*** Opening of THE DATA ***

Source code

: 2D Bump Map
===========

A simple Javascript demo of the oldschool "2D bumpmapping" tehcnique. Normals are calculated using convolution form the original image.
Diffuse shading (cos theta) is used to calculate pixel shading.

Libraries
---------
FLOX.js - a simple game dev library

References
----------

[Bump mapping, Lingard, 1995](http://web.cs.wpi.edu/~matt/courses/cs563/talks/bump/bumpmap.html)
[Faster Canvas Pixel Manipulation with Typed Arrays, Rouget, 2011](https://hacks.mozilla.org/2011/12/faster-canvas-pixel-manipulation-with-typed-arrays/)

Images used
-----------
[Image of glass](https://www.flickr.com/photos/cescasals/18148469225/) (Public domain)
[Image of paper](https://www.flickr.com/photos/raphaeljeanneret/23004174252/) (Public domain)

*** Close of THE DATA ***

WORK REQUIRED:
Quote exactly the line containing "FLOX.js - a simple game dev library" and every later line through the end of the listing, and no other lines.

RESULT:
FLOX.js - a simple game dev library

References
----------

[Bump mapping, Lingard, 1995](http://web.cs.wpi.edu/~matt/courses/cs563/talks/bump/bumpmap.html)
[Faster Canvas Pixel Manipulation with Typed Arrays, Rouget, 2011](https://hacks.mozilla.org/2011/12/faster-canvas-pixel-manipulation-with-typed-arrays/)

Images used
-----------
[Image of glass](https://www.flickr.com/photos/cescasals/18148469225/) (Public domain)
[Image of paper](https://www.flickr.com/photos/raphaeljeanneret/23004174252/) (Public domain)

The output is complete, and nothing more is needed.